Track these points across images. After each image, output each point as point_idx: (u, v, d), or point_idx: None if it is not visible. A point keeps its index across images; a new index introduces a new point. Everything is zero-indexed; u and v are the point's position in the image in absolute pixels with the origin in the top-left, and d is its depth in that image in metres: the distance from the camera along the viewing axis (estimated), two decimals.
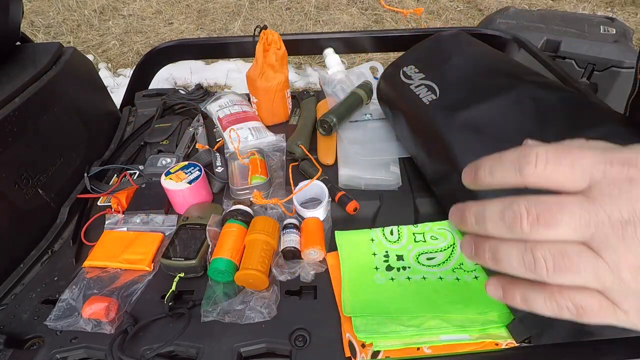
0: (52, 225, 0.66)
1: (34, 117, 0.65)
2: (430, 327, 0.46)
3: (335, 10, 2.78)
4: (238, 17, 2.75)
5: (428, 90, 0.62)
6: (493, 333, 0.45)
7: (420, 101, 0.61)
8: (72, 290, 0.54)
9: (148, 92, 0.94)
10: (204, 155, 0.75)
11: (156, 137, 0.79)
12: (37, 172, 0.64)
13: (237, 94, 0.87)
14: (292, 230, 0.57)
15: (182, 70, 2.18)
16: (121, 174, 0.73)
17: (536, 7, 2.66)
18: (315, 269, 0.54)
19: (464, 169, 0.24)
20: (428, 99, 0.61)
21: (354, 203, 0.61)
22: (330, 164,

------------------------------------------------

DIRECTIONS
Every record must be returned exactly. Leave its pictures out.

RESULT
Track these points across images. After each image, output each point as point_idx: (u, v, d), or point_idx: None if it is not visible. A point keeps its index across images; a new index introduces a new point. Everything is zero-indexed; u and v are the point's position in the image in absolute pixels with the origin in the top-left, and d is its depth in that image in metres: the distance from the camera along the viewing axis (estimated), two decimals.
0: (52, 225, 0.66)
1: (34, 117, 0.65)
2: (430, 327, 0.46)
3: (335, 10, 2.78)
4: (238, 17, 2.75)
5: (428, 90, 0.62)
6: (493, 333, 0.45)
7: (420, 101, 0.61)
8: (72, 290, 0.54)
9: (148, 92, 0.94)
10: (204, 155, 0.75)
11: (156, 137, 0.79)
12: (37, 172, 0.64)
13: (237, 94, 0.87)
14: (292, 230, 0.57)
15: (182, 70, 2.18)
16: (121, 174, 0.73)
17: (536, 7, 2.66)
18: (315, 269, 0.54)
19: (464, 169, 0.24)
20: (428, 99, 0.61)
21: (354, 203, 0.61)
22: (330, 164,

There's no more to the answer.